[Image and design file data]

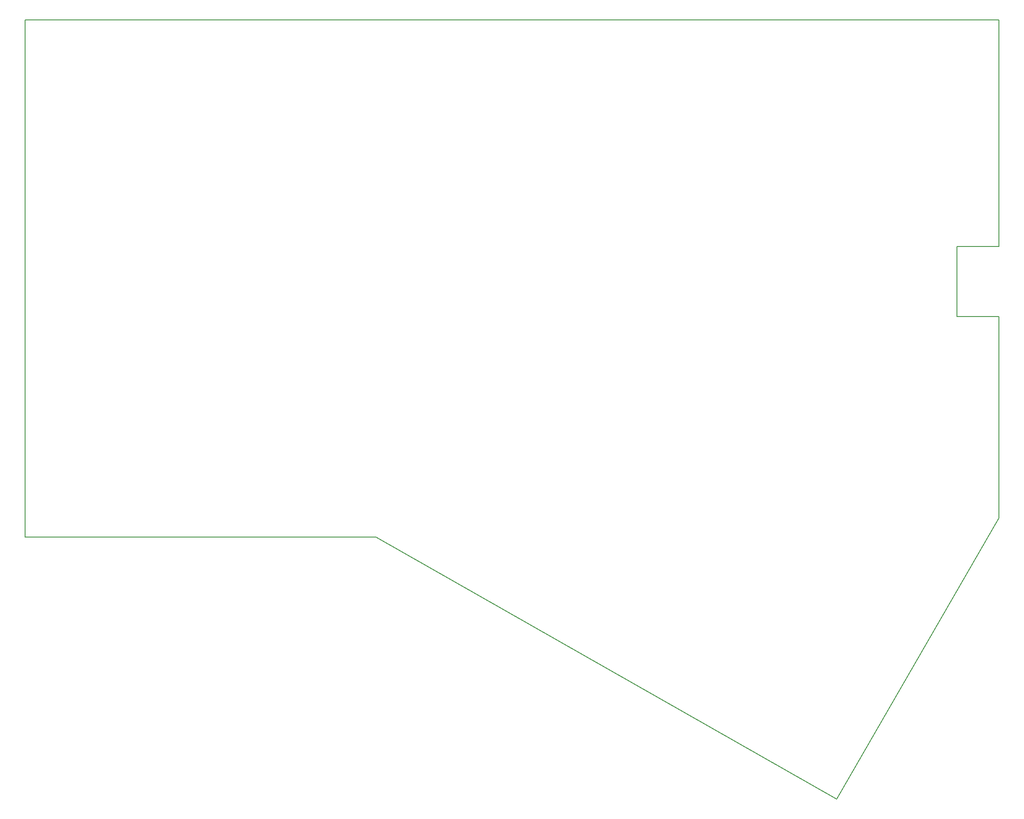
<source format=gbr>
G04 #@! TF.GenerationSoftware,KiCad,Pcbnew,(5.99.0-1941-g4629b701e)*
G04 #@! TF.CreationDate,2020-06-12T19:14:52+08:00*
G04 #@! TF.ProjectId,Keyboar-layout,4b657962-6f61-4722-9d6c-61796f75742e,rev?*
G04 #@! TF.SameCoordinates,Original*
G04 #@! TF.FileFunction,Profile,NP*
%FSLAX46Y46*%
G04 Gerber Fmt 4.6, Leading zero omitted, Abs format (unit mm)*
G04 Created by KiCad (PCBNEW (5.99.0-1941-g4629b701e)) date 2020-06-12 19:14:52*
%MOMM*%
%LPD*%
G01*
G04 APERTURE LIST*
G04 #@! TA.AperFunction,Profile*
%ADD10C,0.200000*%
G04 #@! TD*
G04 APERTURE END LIST*
D10*
X199390000Y-61341000D02*
X207645000Y-61341000D01*
X199390000Y-75057000D02*
X199390000Y-61341000D01*
X207645000Y-75057000D02*
X199390000Y-75057000D01*
X207645000Y-75057000D02*
X207645000Y-114500000D01*
X207645000Y-61341000D02*
X207645000Y-17000000D01*
X207645000Y-114500000D02*
X175895000Y-169545000D01*
X85725000Y-118259860D02*
X175895000Y-169545000D01*
X17000000Y-17000000D02*
X207645000Y-17000000D01*
X17000000Y-118250000D02*
G75*
G03*
X17000000Y-118250000I0J0D01*
G01*
X85725000Y-118259860D02*
X17000000Y-118250000D01*
X17000000Y-118250000D02*
X17000000Y-17000000D01*
X17000000Y-17000000D02*
G75*
G02*
X17000000Y-17000000I0J0D01*
G01*
M02*

</source>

--- WORK TO COMPLETE ---
Could you retype every record above exactly, leaving the pictures out?

--- ANSWER SPACE ---
<source format=gbr>
G04 #@! TF.GenerationSoftware,KiCad,Pcbnew,(5.99.0-1941-g4629b701e)*
G04 #@! TF.CreationDate,2020-06-12T19:14:52+08:00*
G04 #@! TF.ProjectId,Keyboar-layout,4b657962-6f61-4722-9d6c-61796f75742e,rev?*
G04 #@! TF.SameCoordinates,Original*
G04 #@! TF.FileFunction,Profile,NP*
%FSLAX46Y46*%
G04 Gerber Fmt 4.6, Leading zero omitted, Abs format (unit mm)*
G04 Created by KiCad (PCBNEW (5.99.0-1941-g4629b701e)) date 2020-06-12 19:14:52*
%MOMM*%
%LPD*%
G01*
G04 APERTURE LIST*
G04 #@! TA.AperFunction,Profile*
%ADD10C,0.200000*%
G04 #@! TD*
G04 APERTURE END LIST*
D10*
X199390000Y-61341000D02*
X207645000Y-61341000D01*
X199390000Y-75057000D02*
X199390000Y-61341000D01*
X207645000Y-75057000D02*
X199390000Y-75057000D01*
X207645000Y-75057000D02*
X207645000Y-114500000D01*
X207645000Y-61341000D02*
X207645000Y-17000000D01*
X207645000Y-114500000D02*
X175895000Y-169545000D01*
X85725000Y-118259860D02*
X175895000Y-169545000D01*
X17000000Y-17000000D02*
X207645000Y-17000000D01*
X17000000Y-118250000D02*
G75*
G03*
X17000000Y-118250000I0J0D01*
G01*
X85725000Y-118259860D02*
X17000000Y-118250000D01*
X17000000Y-118250000D02*
X17000000Y-17000000D01*
X17000000Y-17000000D02*
G75*
G02*
X17000000Y-17000000I0J0D01*
G01*
M02*

</source>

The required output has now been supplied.